We’re all potentially at risk not only of these disorders, but even whilst we’re awake, we’re beginning to understand the brain can be in different stages of wake or sleep. So, when people are sleep-deprived, there are probably very small areas of the brain that are constantly sleeping even whilst they’re wide awake.

Book Cover: The Nocturnal Brain: Nightmares, Neuroscience, and the Secret World of SleepHandout

You discuss examples of sexsomnia and cases such as Kenneth Parks of Ontario, who was acquitted of murdering his in-laws while asleep in 1987. How can someone who is typically non-violent commit rape or murder in their sleep?

The brain state in non-REM parasomnia is essentially a brain state whereby the brain is not working properly at all, in the same way that someone who has taken a whole load of drugs or who has had a severe brain injury and is very agitated and confused can undertake these actions that are completely out of character.

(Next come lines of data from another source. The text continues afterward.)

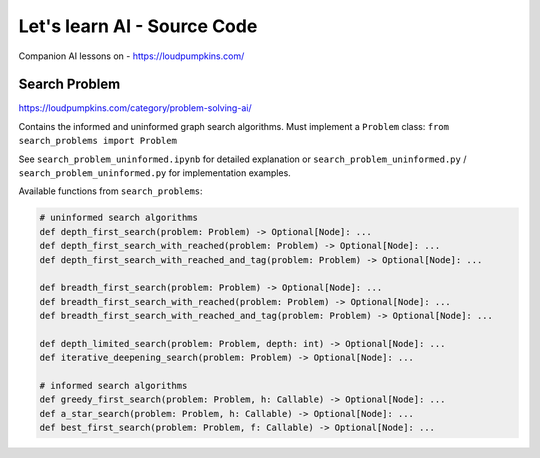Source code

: Let's learn AI - Source Code
============================

Companion AI lessons on - https://loudpumpkins.com/

Search Problem
--------------
https://loudpumpkins.com/category/problem-solving-ai/

Contains the informed and uninformed graph search algorithms.
Must implement a ``Problem`` class: ``from search_problems import Problem``

See ``search_problem_uninformed.ipynb`` for detailed explanation or
``search_problem_uninformed.py`` / ``search_problem_uninformed.py`` for
implementation examples.

Available functions from ``search_problems``:

.. code-block:: python

	# uninformed search algorithms
	def depth_first_search(problem: Problem) -> Optional[Node]: ...
	def depth_first_search_with_reached(problem: Problem) -> Optional[Node]: ...
	def depth_first_search_with_reached_and_tag(problem: Problem) -> Optional[Node]: ...

	def breadth_first_search(problem: Problem) -> Optional[Node]: ...
	def breadth_first_search_with_reached(problem: Problem) -> Optional[Node]: ...
	def breadth_first_search_with_reached_and_tag(problem: Problem) -> Optional[Node]: ...

	def depth_limited_search(problem: Problem, depth: int) -> Optional[Node]: ...
	def iterative_deepening_search(problem: Problem) -> Optional[Node]: ...

	# informed search algorithms
	def greedy_first_search(problem: Problem, h: Callable) -> Optional[Node]: ...
	def a_star_search(problem: Problem, h: Callable) -> Optional[Node]: ...
	def best_first_search(problem: Problem, f: Callable) -> Optional[Node]: ...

In many people with non-REM parasomnias, that behaviour is, in part, driven by the fact that frontal lobes, which are part of the brain involved in rational thinking and inhibition of our more primitive, basic acts like violence or sexual disinhibition, remain asleep. Essentially, the brain is acting independent of its conscience.

There’s a massive industry out there of apps, mattresses, pillows and other products to help people sleep better. What are your thoughts on how to navigate this vast market?

In contrast to drugs or medical devices, many things in the consumer marketplace really don’t have any evidence behind them whatsoever. For a physician, that’s always a deeply uncomfortable position to be in. I constantly get people asking me, “What mattress should I sleep on? What pillows should I use?”

The answer to that is there is no rule and everybody is different, and you need to work out what works for you. And you also need to do that in a similar way as you approach any other aspect of your consumer behaviour, which is do your research, try things out, and don’t get ripped off.

This interview has been condensed and edited.